▶ **Job 1**: In the comment thread, whom does the commenter address when saying "Looks as if we cross-posted"?
▶ **Job 2**: Resume the comment thread after its final comment.

▶ **Document extract**:

The above comment is doomed, but I’ll give people a few hours to read it first.
As I think I’ve said before, Halasz, you seem to have B&W confused with your personal notebook.
“Criticizing Islamic traditions is mostly a matter for Muslims and it is occuring.”
Remember, OB, only Muslims can criticize Muslims. They don’t need any outside help, especially from you, woman. John’s got the situation all scoped out, so don’t trouble your pretty little head about such arcane matters. Just shut up and go back to the kitchen and make him a sandwich while he watches the game.
Looks as if we cross-posted, Karl.
Really, John – clearly you enjoy trailing coats, but you can’t seriously mean that comment can you? Or did you just express it sloppily. If you meant something like ‘if there is no one affected by Islamic traditions who objects to them, then no one else should,’ then I can at least see what you mean. But that would be an awfully charitable reading…
Too charitable, OB. Much too charitable. John just doesn’t like uppity wimmin talkin’ ‘bove their station. Now git on in that kitchen bring the sandwich like he tol’ ya, and no backtalk, woman!

▶ **Given information**:

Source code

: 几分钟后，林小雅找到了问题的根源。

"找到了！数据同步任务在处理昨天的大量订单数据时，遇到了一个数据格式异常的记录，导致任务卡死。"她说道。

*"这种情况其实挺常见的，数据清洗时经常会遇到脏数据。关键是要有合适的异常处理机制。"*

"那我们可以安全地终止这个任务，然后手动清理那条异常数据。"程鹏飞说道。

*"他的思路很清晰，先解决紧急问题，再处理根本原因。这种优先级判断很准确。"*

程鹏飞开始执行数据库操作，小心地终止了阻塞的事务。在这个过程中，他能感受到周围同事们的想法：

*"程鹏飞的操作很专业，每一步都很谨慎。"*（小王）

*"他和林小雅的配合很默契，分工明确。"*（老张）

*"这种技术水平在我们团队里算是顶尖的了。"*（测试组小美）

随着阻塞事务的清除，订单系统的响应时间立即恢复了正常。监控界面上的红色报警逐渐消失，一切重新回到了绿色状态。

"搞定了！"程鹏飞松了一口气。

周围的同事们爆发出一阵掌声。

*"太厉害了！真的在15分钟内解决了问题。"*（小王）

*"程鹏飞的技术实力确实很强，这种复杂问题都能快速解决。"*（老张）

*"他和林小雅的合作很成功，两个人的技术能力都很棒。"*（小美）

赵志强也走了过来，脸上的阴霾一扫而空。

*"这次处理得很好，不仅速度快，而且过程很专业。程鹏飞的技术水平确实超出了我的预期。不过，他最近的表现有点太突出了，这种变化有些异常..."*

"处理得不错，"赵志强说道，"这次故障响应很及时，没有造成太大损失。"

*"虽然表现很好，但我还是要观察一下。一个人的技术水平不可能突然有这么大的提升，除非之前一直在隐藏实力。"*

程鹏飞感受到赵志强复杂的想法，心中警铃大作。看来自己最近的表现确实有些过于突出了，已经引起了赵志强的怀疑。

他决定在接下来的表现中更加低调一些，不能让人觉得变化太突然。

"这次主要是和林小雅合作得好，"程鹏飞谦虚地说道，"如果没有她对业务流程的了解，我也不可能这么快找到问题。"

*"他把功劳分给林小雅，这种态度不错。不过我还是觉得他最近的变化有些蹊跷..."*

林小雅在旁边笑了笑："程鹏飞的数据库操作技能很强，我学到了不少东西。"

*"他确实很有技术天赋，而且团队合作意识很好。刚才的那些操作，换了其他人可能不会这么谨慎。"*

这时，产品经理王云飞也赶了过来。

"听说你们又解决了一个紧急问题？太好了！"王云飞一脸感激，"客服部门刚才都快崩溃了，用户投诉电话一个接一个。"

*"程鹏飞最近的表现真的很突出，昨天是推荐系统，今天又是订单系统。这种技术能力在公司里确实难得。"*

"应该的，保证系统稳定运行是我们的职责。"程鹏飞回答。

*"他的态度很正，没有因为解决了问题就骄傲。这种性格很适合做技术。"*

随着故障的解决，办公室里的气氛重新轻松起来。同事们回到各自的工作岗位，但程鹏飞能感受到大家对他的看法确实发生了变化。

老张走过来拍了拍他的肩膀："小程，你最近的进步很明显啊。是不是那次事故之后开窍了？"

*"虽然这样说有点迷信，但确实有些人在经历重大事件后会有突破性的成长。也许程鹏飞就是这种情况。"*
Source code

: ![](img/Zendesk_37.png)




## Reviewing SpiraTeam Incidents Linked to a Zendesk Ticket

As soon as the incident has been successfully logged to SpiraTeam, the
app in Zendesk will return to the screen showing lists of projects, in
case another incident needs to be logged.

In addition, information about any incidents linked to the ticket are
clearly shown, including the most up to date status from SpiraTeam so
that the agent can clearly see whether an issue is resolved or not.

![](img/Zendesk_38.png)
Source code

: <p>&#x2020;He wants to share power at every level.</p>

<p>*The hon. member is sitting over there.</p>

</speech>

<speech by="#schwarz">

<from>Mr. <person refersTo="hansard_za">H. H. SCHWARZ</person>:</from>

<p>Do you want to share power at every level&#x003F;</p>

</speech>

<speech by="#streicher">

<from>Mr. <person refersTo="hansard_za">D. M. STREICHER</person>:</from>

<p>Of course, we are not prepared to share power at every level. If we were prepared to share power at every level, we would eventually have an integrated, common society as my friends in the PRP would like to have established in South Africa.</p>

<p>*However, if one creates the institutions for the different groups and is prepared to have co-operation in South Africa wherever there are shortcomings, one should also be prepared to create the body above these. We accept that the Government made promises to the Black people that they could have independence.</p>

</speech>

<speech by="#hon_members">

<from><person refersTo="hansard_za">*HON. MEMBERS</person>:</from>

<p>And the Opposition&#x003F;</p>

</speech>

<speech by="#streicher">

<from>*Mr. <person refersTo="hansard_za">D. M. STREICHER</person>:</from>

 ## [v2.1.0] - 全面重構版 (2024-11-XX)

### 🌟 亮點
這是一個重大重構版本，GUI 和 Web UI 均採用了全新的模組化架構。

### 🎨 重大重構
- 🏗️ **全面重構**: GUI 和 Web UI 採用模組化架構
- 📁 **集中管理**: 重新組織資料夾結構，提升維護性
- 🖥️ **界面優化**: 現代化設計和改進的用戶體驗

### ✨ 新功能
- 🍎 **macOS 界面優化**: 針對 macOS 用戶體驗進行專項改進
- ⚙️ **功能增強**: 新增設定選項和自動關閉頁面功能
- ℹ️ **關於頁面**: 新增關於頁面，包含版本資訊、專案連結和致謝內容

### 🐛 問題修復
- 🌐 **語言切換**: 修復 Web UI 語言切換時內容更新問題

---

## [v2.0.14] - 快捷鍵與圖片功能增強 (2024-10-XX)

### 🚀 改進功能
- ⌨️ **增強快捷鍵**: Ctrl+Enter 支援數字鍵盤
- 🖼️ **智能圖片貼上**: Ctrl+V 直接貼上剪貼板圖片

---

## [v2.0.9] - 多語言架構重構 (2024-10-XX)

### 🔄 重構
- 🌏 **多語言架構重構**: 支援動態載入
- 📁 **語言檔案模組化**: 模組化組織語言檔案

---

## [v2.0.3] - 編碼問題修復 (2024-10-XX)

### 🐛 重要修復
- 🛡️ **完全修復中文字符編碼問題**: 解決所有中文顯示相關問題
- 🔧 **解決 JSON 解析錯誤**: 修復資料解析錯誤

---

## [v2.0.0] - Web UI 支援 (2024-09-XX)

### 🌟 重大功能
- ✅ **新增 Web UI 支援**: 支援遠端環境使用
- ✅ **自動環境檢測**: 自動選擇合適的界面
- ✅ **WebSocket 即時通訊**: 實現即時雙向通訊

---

▶ **Answer section 1**: Karl.

▶ **Answer section 2**:
OB:
Length is not a criteria of criticism; banality is. And in your occasional zealotry, you display little tolerance for disagreement or critical discussion that does not mimic your own terms of reference. At any rate, your Godwin’s law violation is weak. There is a considerable difference in the scope of application of the categories “Muslim” and “Nazi”, and you neglect the “mostly”. I did not say you have no “right” to criticize, only that criticism requires understanding of what is criticized and a purchase on common ground, if criticism is to have “good” effect. But then, obviously, I’m just “doomed”.
[OB: I didn’t say you did say I had no right to criticise. Are you so caught up in this obsession with lecturing me that you can’t read any more? Try to calm down, try to forget me. Put B&W out of your mind. Take a vacation. Gaze at the sunset. Find someone else. It’s never going to work out between us.]
Karl:
Your reading of what I typed has no basis in it. But go ahead and amuse yourself, if you think that’s “helping out”.
‘criticism requires understanding of what is criticized and a purchase on common ground, if criticism is to have “good” effect’
So, to return to Ophelia’s Nazi analogy…
According to your perspective, in order to effectively criticise the gassing of Jews, one must first be familiar with eugenics literature, Nazi racial theory, social Darwinism, Mein Kampf, The Protocols of Zion, etc. (‘understanding of what is criticized’). Preferably, one should also be a Nazi (‘a purchase on common ground’), albeit one offering internal criticism from a more ‘liberal’ position.
Presumably, criticism of Nazi ideology and practices from a non-Nazi perspective wouldn’t really have any ‘”good” effect’, so why bother?
Translate that into the terms of the current debate – criticism of Islam/oppression by Muslims – and you have a justification for apathy in the face of abuse of women and others (“Hey, that’s a matter for them to sort out amongst themselves”).
Is that ‘helping out’?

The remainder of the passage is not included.